*** Opening STUDY TEXT ***

On the other hand the board contends that even if it erred in its decision it had no power to pass upon the constitutionality of the ordinance in question, and that "petitioner failed to sustain her burden of establishing beyond a reasonable doubt that the zoning of the lots in question was an unconstitutional act." The board also contends that, if it was in error in holding that it lacked jurisdiction to overrule the decision of the inspector of buildings, this case should be remanded to the zoning board of review for further hearing so that it could pass on the merits of the case.

After a careful examination of the record it is our opinion that the board misconceived the extent of its power. It assumed that the only issue before it was the correctness of the decision of the inspector of buildings. This assumption was not correct. His authority is limited by the provisions of art. VIII, secs. 81 and 83 of the zoning ordinance. Because of the restrictions imposed upon him by such provisions, he has no authority to issue a building permit for any use which is in conflict with the provisions of the zoning ordinance.

However, while it is true that the power of the inspector of buildings is restricted to an enforcement of the zoning ordinance as enacted, it is equally true that both the state enabling act and the zoning ordinance confer much broader powers on the zoning board of review. It is well established that zoning laws expressly provide for relief in those cases where an unnecessary hardship would be imposed upon the owner of land if by reason of its location or other facts the land may not be used for the purposes for which it is zoned.

Therefore in the instant case it is our judgment that by virtue of the power conferred upon it by the provisions of the state enabling act, G.L. 1938, chap. 342, § 8, the respondent board has the authority to hear and decide the appeals from the building inspector's denial of the applications in question. Having acquired jurisdiction of the case by such appeals, the board has the power to exercise its authority in conformity with the provisions of the zoning ordinance. Under § 8 this includes the power to reverse or affirm wholly or partly or to modify the decision appealed from, and the board is also empowered by the same section to make such determination as ought to be made and to that end shall have all the powers of the officer from whom the appeal was taken.

Accordingly, in view of the power vested in it as aforesaid, we are of the *840 opinion that the board has jurisdiction to treat the case as an application for a variance even though petitioner, in the first instance, applied for a building permit. A reading of the record convinces us that due to a misconception of its power, the board did not permit a complete hearing on the real issues raised by the appeal. Therefore, the case should be sent back to the board so that it may determine, in the exercise of its discretion, whether the circumstances in this case are such that the enforcement of the ordinance will deprive petitioner of all beneficial use of her land and result in a complete confiscation thereof without compensation.

In view of what we have herein stated, we do not believe that the constitutional questions raised by the petitioner are properly before us at this time. See Lamothe v. Zoning Board of Review, 81 R.I. 96, 100, 98 A.2d 918.

The petition for certiorari is granted, the record of the decision of the respondent board is quashed, and the papers certified to this court are ordered sent back to the board with direction to take further proceedings in accordance with this opinion.

*** Closing STUDY TEXT ***

PROBLEM TO SOLVE:
Print the stretch of the zoning ruling from "In view of what" through "98 A.2d 918.", word for word. The rows play no part in this work.

*** Opening SUPPLIED RECORDS ***

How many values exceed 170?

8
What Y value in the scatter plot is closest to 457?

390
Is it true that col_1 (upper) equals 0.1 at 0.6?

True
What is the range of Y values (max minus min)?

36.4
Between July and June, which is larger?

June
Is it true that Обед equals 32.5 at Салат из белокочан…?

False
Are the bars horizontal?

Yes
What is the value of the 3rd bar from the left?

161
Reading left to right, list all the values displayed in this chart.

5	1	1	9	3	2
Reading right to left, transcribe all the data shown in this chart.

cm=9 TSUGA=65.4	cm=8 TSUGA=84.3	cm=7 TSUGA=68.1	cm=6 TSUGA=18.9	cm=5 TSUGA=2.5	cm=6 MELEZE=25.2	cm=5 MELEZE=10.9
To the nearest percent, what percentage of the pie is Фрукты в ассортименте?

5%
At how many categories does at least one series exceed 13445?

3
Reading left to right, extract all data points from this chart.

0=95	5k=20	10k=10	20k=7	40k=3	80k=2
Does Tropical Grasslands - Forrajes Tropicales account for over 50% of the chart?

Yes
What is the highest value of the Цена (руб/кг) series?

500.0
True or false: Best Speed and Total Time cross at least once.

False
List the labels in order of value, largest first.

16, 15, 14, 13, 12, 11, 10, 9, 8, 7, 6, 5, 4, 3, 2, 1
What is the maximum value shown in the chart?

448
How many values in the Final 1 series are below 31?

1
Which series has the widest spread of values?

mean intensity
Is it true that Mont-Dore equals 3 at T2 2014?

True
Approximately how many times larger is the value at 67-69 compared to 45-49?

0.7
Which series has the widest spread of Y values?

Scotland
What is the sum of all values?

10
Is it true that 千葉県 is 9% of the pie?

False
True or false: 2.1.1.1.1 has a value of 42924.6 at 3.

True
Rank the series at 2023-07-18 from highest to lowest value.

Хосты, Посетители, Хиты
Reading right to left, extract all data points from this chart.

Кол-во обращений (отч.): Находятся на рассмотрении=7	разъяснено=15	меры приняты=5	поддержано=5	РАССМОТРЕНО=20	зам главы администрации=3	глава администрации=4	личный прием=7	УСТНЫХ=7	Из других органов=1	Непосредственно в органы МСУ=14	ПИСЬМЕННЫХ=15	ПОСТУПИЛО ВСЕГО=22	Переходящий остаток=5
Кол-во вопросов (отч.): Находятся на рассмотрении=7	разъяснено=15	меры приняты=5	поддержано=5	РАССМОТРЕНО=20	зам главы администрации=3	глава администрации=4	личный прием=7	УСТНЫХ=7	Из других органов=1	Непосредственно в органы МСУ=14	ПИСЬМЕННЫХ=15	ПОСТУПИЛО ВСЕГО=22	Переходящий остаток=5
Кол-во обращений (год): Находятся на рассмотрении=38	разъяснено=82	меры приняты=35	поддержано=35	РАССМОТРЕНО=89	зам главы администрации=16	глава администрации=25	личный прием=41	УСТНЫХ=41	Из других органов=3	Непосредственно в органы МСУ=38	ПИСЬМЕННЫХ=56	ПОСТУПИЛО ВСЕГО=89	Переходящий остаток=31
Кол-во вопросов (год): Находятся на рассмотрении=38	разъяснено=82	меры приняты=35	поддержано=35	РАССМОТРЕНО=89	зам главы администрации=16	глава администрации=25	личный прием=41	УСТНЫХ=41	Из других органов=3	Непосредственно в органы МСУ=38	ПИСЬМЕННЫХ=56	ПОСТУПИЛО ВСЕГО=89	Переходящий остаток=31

*** Closing SUPPLIED RECORDS ***

RESPONSE TO THIS TASK:
In view of what we have herein stated, we do not believe that the constitutional questions raised by the petitioner are properly before us at this time. See Lamothe v. Zoning Board of Review, 81 R.I. 96, 100, 98 A.2d 918.